**INSTRUCTIONS TO FOLLOW**
Please write out all of the entries without altering anything.

**Page-level text extractions**
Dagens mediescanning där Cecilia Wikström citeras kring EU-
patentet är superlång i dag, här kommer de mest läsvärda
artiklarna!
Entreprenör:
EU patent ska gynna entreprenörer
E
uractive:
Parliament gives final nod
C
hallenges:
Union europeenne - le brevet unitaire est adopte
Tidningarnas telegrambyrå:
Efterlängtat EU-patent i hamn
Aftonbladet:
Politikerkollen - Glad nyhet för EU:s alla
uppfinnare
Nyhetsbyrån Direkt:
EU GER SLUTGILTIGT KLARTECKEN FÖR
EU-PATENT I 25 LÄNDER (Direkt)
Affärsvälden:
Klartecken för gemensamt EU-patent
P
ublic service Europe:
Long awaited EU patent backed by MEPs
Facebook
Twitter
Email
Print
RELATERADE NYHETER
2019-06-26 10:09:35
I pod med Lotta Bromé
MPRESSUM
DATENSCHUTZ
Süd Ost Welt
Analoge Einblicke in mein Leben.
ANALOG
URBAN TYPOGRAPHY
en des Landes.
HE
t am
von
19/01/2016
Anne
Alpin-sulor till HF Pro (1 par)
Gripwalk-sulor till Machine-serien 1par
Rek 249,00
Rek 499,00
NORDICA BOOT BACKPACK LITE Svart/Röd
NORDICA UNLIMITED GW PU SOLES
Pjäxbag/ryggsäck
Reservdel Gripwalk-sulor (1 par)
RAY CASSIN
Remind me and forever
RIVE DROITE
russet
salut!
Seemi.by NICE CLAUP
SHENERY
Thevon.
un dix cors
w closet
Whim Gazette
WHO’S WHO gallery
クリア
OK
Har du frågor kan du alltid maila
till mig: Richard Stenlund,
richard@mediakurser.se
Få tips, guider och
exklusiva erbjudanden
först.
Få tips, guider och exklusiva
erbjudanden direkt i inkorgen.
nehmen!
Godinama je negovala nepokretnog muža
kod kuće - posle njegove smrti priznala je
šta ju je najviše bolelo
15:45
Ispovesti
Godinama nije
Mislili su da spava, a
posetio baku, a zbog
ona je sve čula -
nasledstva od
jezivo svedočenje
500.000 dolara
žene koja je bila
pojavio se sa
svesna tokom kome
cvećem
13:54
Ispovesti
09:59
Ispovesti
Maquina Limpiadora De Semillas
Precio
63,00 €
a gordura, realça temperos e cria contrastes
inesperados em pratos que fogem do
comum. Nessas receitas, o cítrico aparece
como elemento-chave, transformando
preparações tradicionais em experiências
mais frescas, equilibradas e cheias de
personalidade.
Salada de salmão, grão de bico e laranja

**SOLVED EXERCISE**
Dagens mediescanning där Cecilia Wikström citeras kring EU-
patentet är superlång i dag, här kommer de mest läsvärda
artiklarna!
Entreprenör:
EU patent ska gynna entreprenörer
E
uractive:
Parliament gives final nod
C
hallenges:
Union europeenne - le brevet unitaire est adopte
Tidningarnas telegrambyrå:
Efterlängtat EU-patent i hamn
Aftonbladet:
Politikerkollen - Glad nyhet för EU:s alla
uppfinnare
Nyhetsbyrån Direkt:
EU GER SLUTGILTIGT KLARTECKEN FÖR
EU-PATENT I 25 LÄNDER (Direkt)
Affärsvälden:
Klartecken för gemensamt EU-patent
P
ublic service Europe:
Long awaited EU patent backed by MEPs
Facebook
Twitter
Email
Print
RELATERADE NYHETER
2019-06-26 10:09:35
I pod med Lotta Bromé
MPRESSUM
DATENSCHUTZ
Süd Ost Welt
Analoge Einblicke in mein Leben.
ANALOG
URBAN TYPOGRAPHY
en des Landes.
HE
t am
von
19/01/2016
Anne
Alpin-sulor till HF Pro (1 par)
Gripwalk-sulor till Machine-serien 1par
Rek 249,00
Rek 499,00
NORDICA BOOT BACKPACK LITE Svart/Röd
NORDICA UNLIMITED GW PU SOLES
Pjäxbag/ryggsäck
Reservdel Gripwalk-sulor (1 par)
RAY CASSIN
Remind me and forever
RIVE DROITE
russet
salut!
Seemi.by NICE CLAUP
SHENERY
Thevon.
un dix cors
w closet
Whim Gazette
WHO’S WHO gallery
クリア
OK
Har du frågor kan du alltid maila
till mig: Richard Stenlund,
richard@mediakurser.se
Få tips, guider och
exklusiva erbjudanden
först.
Få tips, guider och exklusiva
erbjudanden direkt i inkorgen.
nehmen!
Godinama je negovala nepokretnog muža
kod kuće - posle njegove smrti priznala je
šta ju je najviše bolelo
15:45
Ispovesti
Godinama nije
Mislili su da spava, a
posetio baku, a zbog
ona je sve čula -
nasledstva od
jezivo svedočenje
500.000 dolara
žene koja je bila
pojavio se sa
svesna tokom kome
cvećem
13:54
Ispovesti
09:59
Ispovesti
Maquina Limpiadora De Semillas
Precio
63,00 €
a gordura, realça temperos e cria contrastes
inesperados em pratos que fogem do
comum. Nessas receitas, o cítrico aparece
como elemento-chave, transformando
preparações tradicionais em experiências
mais frescas, equilibradas e cheias de
personalidade.
Salada de salmão, grão de bico e laranja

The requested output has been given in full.